=== What to work on ===
Pull out every line of the records that contains the word "shérif", and treat uppercase and lowercase as different.

• • • •

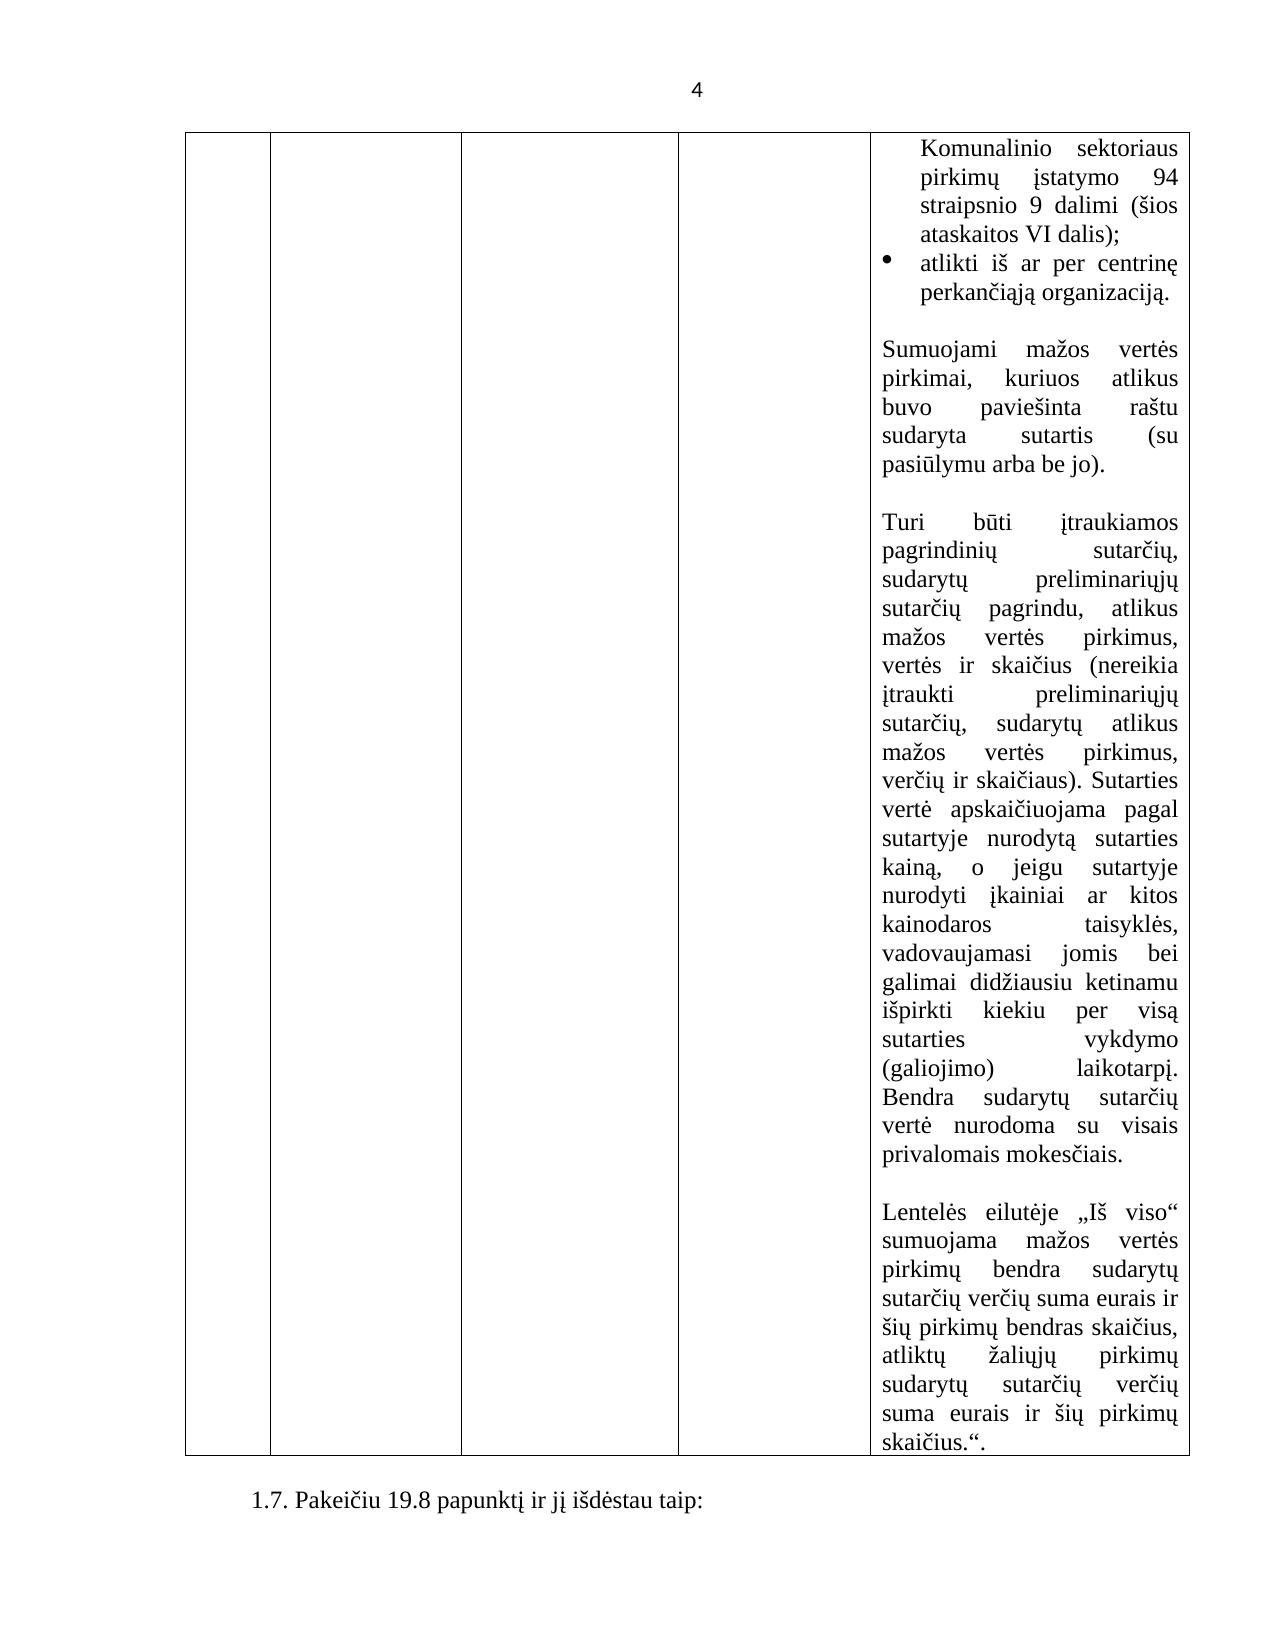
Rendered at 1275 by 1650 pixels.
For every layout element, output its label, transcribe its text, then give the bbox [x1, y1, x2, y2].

table_header [271, 133, 461, 1455]
table_header [679, 133, 870, 1455]
table_header [186, 133, 270, 1455]
table_header Komunalinio sektoriaus pirkimų įstatymo 94 straipsnio 9 dalimi (šios ataskaitos VI dalis);  atlikti iš ar per centrinę perkančiąją organizaciją. Sumuojami mažos vertės pirkimai, kuriuos atlikus buvo paviešinta raštu sudaryta sutartis (su pasiūlymu arba be jo). Turi būti įtraukiamos pagrindinių sutarčių, sudarytų preliminariųjų sutarčių pagrindu, atlikus mažos vertės pirkimus, vertės ir skaičius (nereikia įtraukti preliminariųjų sutarčių, sudarytų atlikus mažos vertės pirkimus, verčių ir skaičiaus). Sutarties vertė apskaičiuojama pagal sutartyje nurodytą sutarties kainą, o jeigu sutartyje nurodyti įkainiai ar kitos kainodaros taisyklės, vadovaujamasi jomis bei galimai didžiausiu ketinamu išpirkti kiekiu per visą sutarties vykdymo (galiojimo) laikotarpį. Bendra sudarytų sutarčių vertė nurodoma su visais privalomais mokesčiais. Lentelės eilutėje „Iš viso“ sumuojama mažos vertės pirkimų bendra sudarytų sutarčių verčių suma eurais ir šių pirkimų bendras skaičius, atliktų žaliųjų pirkimų sudarytų sutarčių verčių suma eurais ir šių pirkimų skaičius.“. [871, 133, 1189, 1455]
text 1.7. Pakeičiu 19.8 papunktį ir jį išdėstau taip: [251, 1485, 1198, 1514]
table_header [462, 133, 678, 1455]
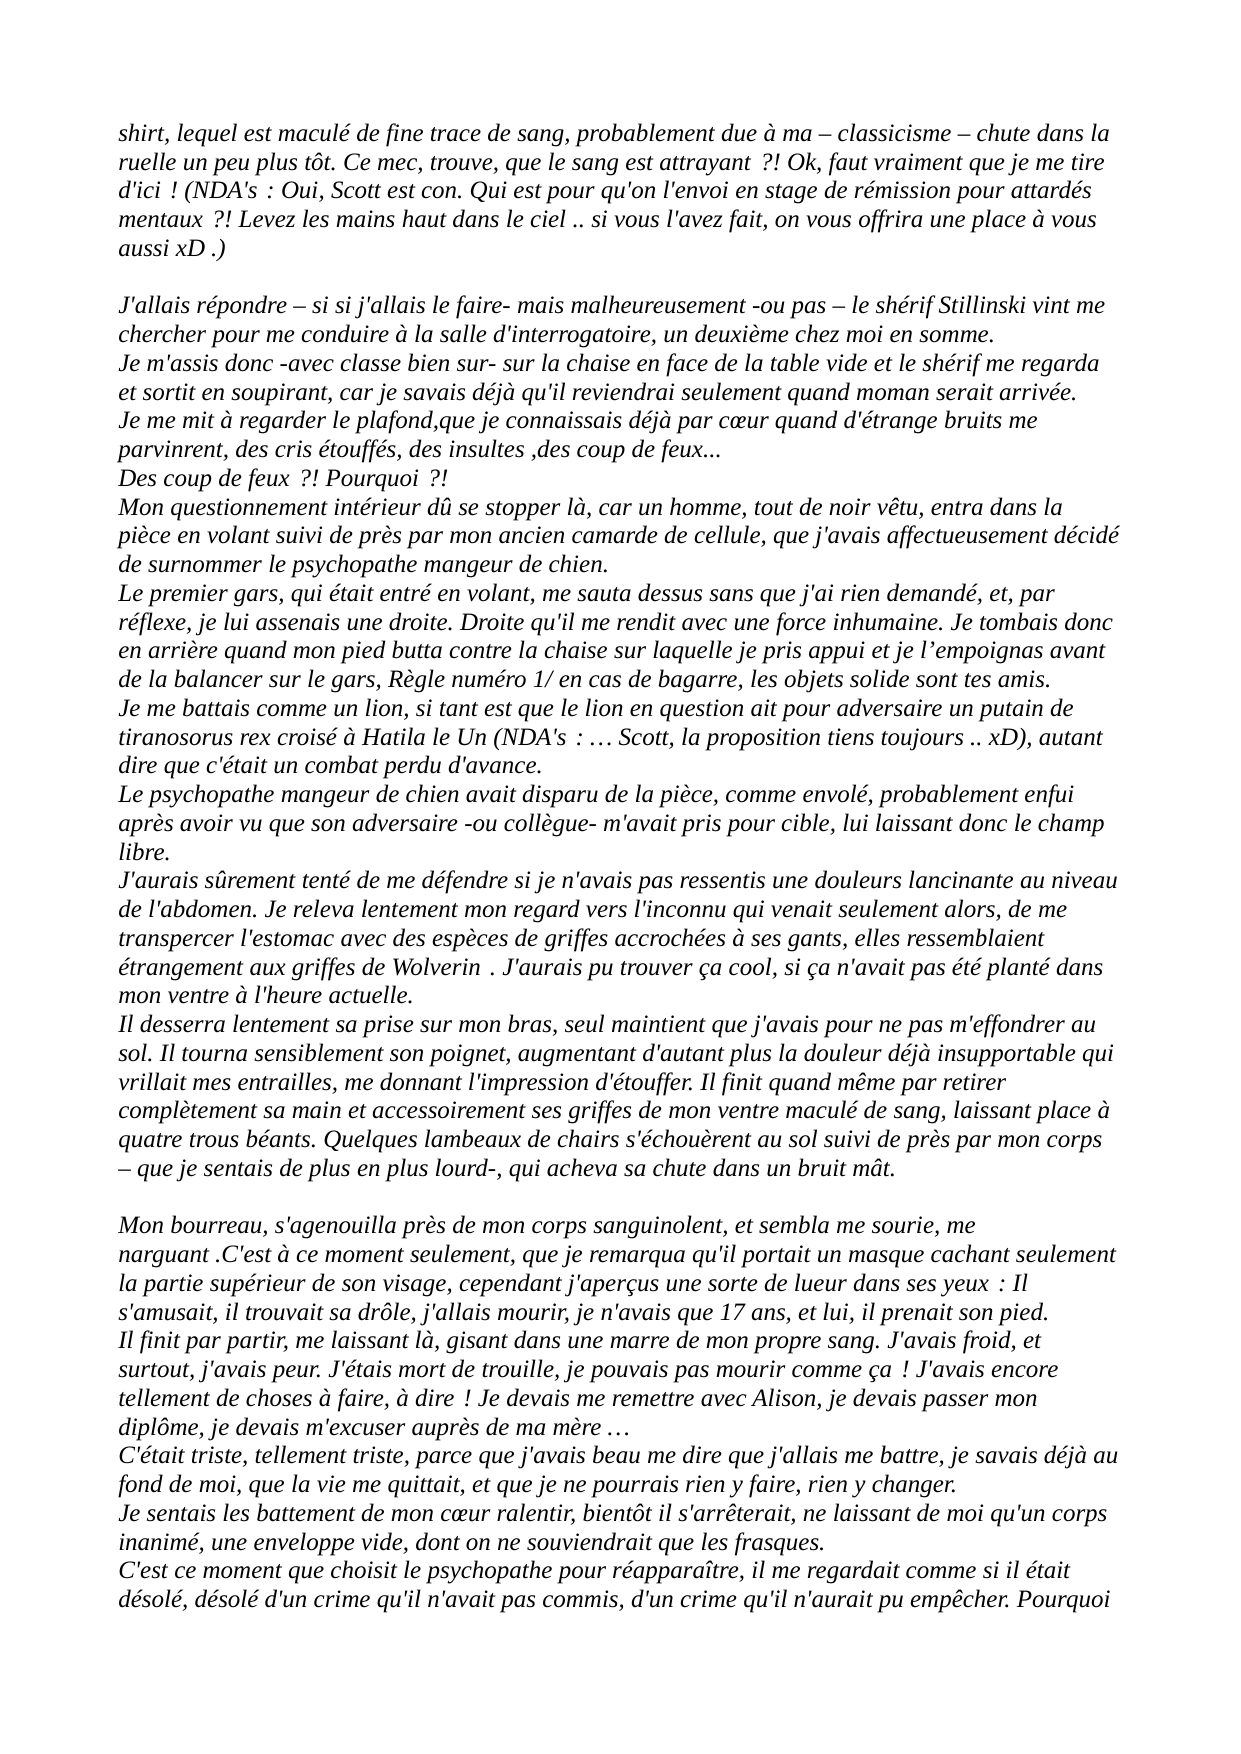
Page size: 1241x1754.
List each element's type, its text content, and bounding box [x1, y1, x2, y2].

text Je m'assis donc -avec classe bien sur- sur la chaise en face de la table vide et le shérif me regarda et sortit en soupirant, car je savais déjà qu'il reviendrai seulement quand moman serait arrivée. [118, 348, 1122, 406]
text shirt, lequel est maculé de fine trace de sang, probablement due à ma – classicisme – chute dans la ruelle un peu plus tôt. Ce mec, trouve, que le sang est attrayant ?! Ok, faut vraiment que je me tire d'ici ! (NDA's : Oui, Scott est con. Qui est pour qu'on l'envoi en stage de rémission pour attardés mentaux ?! Levez les mains haut dans le ciel .. si vous l'avez fait, on vous offrira une place à vous aussi xD .) J'allais répondre – si si j'allais le faire- mais malheureusement -ou pas – le shérif Stillinski vint me chercher pour me conduire à la salle d'interrogatoire, un deuxième chez moi en somme. [118, 118, 1122, 348]
text Mon questionnement intérieur dû se stopper là, car un homme, tout de noir vêtu, entra dans la pièce en volant suivi de près par mon ancien camarde de cellule, que j'avais affectueusement décidé de surnommer le psychopathe mangeur de chien. [118, 492, 1122, 578]
text Je me mit à regarder le plafond,que je connaissais déjà par cœur quand d'étrange bruits me parvinrent, des cris étouffés, des insultes ,des coup de feux... [118, 406, 1122, 463]
text Des coup de feux ?! Pourquoi ?! [118, 463, 1122, 492]
text Le premier gars, qui était entré en volant, me sauta dessus sans que j'ai rien demandé, et, par réflexe, je lui assenais une droite. Droite qu'il me rendit avec une force inhumaine. Je tombais donc en arrière quand mon pied butta contre la chaise sur laquelle je pris appui et je l’empoignas avant de la balancer sur le gars, Règle numéro 1/ en cas de bagarre, les objets solide sont tes amis. Je me battais comme un lion, si tant est que le lion en question ait pour adversaire un putain de tiranosorus rex croisé à Hatila le Un (NDA's : … Scott, la proposition tiens toujours .. xD), autant dire que c'était un combat perdu d'avance. Le psychopathe mangeur de chien avait disparu de la pièce, comme envolé, probablement enfui après avoir vu que son adversaire -ou collègue- m'avait pris pour cible, lui laissant donc le champ libre. J'aurais sûrement tenté de me défendre si je n'avais pas ressentis une douleurs lancinante au niveau de l'abdomen. Je releva lentement mon regard vers l'inconnu qui venait seulement alors, de me transpercer l'estomac avec des espèces de griffes accrochées à ses gants, elles ressemblaient étrangement aux griffes de Wolverin . J'aurais pu trouver ça cool, si ça n'avait pas été planté dans mon ventre à l'heure actuelle. Il desserra lentement sa prise sur mon bras, seul maintient que j'avais pour ne pas m'effondrer au sol. Il tourna sensiblement son poignet, augmentant d'autant plus la douleur déjà insupportable qui vrillait mes entrailles, me donnant l'impression d'étouffer. Il finit quand même par retirer complètement sa main et accessoirement ses griffes de mon ventre maculé de sang, laissant place à quatre trous béants. Quelques lambeaux de chairs s'échouèrent au sol suivi de près par mon corps – que je sentais de plus en plus lourd-, qui acheva sa chute dans un bruit mât. Mon bourreau, s'agenouilla près de mon corps sanguinolent, et sembla me sourie, me narguant .C'est à ce moment seulement, que je remarqua qu'il portait un masque cachant seulement la partie supérieur de son visage, cependant j'aperçus une sorte de lueur dans ses yeux : Il s'amusait, il trouvait sa drôle, j'allais mourir, je n'avais que 17 ans, et lui, il prenait son pied. Il finit par partir, me laissant là, gisant dans une marre de mon propre sang. J'avais froid, et surtout, j'avais peur. J'étais mort de trouille, je pouvais pas mourir comme ça ! J'avais encore tellement de choses à faire, à dire ! Je devais me remettre avec Alison, je devais passer mon diplôme, je devais m'excuser auprès de ma mère … C'était triste, tellement triste, parce que j'avais beau me dire que j'allais me battre, je savais déjà au fond de moi, que la vie me quittait, et que je ne pourrais rien y faire, rien y changer. Je sentais les battement de mon cœur ralentir, bientôt il s'arrêterait, ne laissant de moi qu'un corps inanimé, une enveloppe vide, dont on ne souviendrait que les frasques. C'est ce moment que choisit le psychopathe pour réapparaître, il me regardait comme si il était désolé, désolé d'un crime qu'il n'avait pas commis, d'un crime qu'il n'aurait pu empêcher. Pourquoi [118, 578, 1122, 1613]
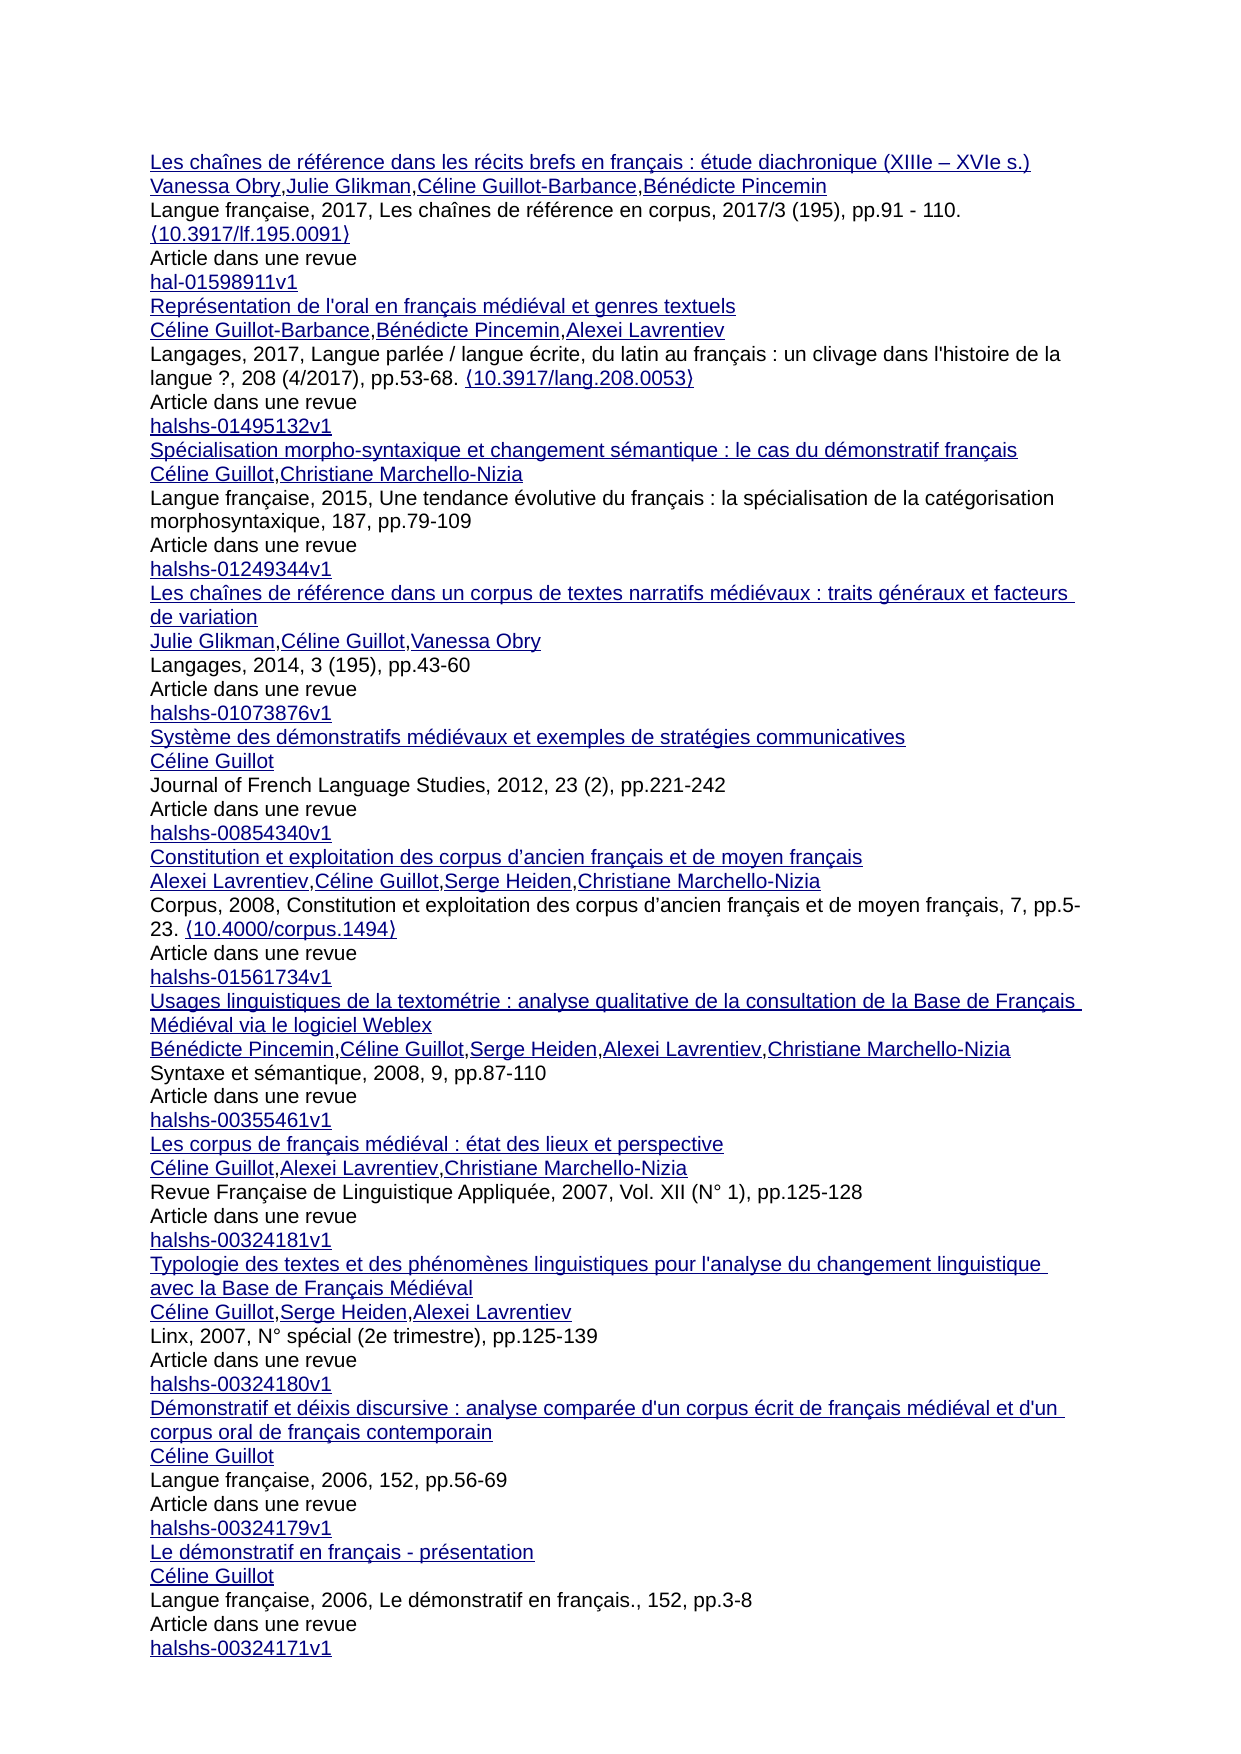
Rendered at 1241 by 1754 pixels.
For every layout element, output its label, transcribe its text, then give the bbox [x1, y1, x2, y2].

• • • •

=== Answer to the problem ===
text Je m'assis donc -avec classe bien sur- sur la chaise en face de la table vide et le shérif me regarda et sortit en soupirant, car je savais déjà qu'il reviendrai seulement quand moman serait arrivée. [118, 348, 1122, 406]
text shirt, lequel est maculé de fine trace de sang, probablement due à ma – classicisme – chute dans la ruelle un peu plus tôt. Ce mec, trouve, que le sang est attrayant ?! Ok, faut vraiment que je me tire d'ici ! (NDA's : Oui, Scott est con. Qui est pour qu'on l'envoi en stage de rémission pour attardés mentaux ?! Levez les mains haut dans le ciel .. si vous l'avez fait, on vous offrira une place à vous aussi xD .) J'allais répondre – si si j'allais le faire- mais malheureusement -ou pas – le shérif Stillinski vint me chercher pour me conduire à la salle d'interrogatoire, un deuxième chez moi en somme. [118, 118, 1122, 348]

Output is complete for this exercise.